From the Alliance for Responsible Trade, published shortly before the referendum:

  • Pindeco, a subsidiary of Dole, is the transnational which has the majority of pineapple plantations in Costa Rica. Most of their exports go to the U.S. They have threatened all of their workers that if the FTA is not passed, they will abandon the country, and all of the workers will lose their jobs.
  • DEMASA, a Mexican company which has purchased many of the tortilla making facilities throughout the country... Every Wednesday they have been meeting in a luxury hotel with all of the plant supervisors, and telling them that if the FTA does not pass, they will leave.
  • Since about a month ago, Mark Langdale the U.S. ambassador here would go out to the textile factories and threaten the workers that in the event that there wasn't a FTA, the factories would all close. We read in the paper the threat that the sweatshops would all close, and the 14,000 jobs which still remain in this sector would vanish.

Shortly after the results were in, more from the Alliance for Responsible Trade and Stop CAFTA coalition:

  • "It is clear that pro-'free trade' forces identified Costa Rica as a pivotal battleground for their model," said Phil Jocelyn from the New York People's Referendum of Free Trade. "The amount of funds that the 'Yes' side had at its disposal was practically limitless, and as a result, Costa Ricans were submitted to a nine-month long advertisement for CAFTA."
  • Just two days before the referendum, another scandal broke uncovering illegal campaign financing to President Arias from powerful Carlos Slim, the Mexican telephone baron, and Central American families with interests in the Costa Rican telecommunications market.

The sources cited here have an obvious political interest in portraying the results of the election as tainted. But it doesn't seem all that unlikely that the pro-CAFTA side was better funded than the opposition, given the potential of drawing upon the resources of multinational corporations with a clear financial stake in lowering trade barriers. Threaten workers with losing their jobs, bombard urban communities with advertising -- in a close election, which this one most certainly was -- money makes all the difference.

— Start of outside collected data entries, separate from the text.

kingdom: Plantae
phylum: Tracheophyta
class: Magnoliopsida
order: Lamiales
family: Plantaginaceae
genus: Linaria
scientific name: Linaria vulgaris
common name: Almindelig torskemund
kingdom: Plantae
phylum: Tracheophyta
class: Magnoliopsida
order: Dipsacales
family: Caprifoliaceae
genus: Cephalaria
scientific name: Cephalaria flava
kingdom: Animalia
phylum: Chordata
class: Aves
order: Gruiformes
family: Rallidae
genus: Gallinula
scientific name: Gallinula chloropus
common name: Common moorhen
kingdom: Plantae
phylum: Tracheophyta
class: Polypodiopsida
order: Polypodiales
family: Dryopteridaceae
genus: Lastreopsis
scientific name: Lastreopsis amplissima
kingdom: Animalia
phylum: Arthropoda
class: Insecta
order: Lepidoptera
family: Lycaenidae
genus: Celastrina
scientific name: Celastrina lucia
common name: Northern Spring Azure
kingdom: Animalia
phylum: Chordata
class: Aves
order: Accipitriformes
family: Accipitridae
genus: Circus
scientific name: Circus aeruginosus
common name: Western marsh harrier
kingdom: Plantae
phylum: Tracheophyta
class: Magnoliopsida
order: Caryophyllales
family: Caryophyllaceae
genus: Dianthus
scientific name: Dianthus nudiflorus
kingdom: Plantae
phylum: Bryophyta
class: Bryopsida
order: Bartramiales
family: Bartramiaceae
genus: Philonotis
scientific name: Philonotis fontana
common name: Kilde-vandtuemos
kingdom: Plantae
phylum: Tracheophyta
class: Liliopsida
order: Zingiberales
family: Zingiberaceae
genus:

One can readily question whether elected representatives would be any more immune to the power of capital than the masses. We'll keep on wrestling with that problem in California, just as will the citizens of Costa Rica. I would like to share Dani Rodrik's optimism -- it's a heartening sign that the people even get a chance to express their views on trade policy -- but given the state of campaign finance reform all over the world, it seems like a lot of work still needs to be done before "the people" can really decide anything.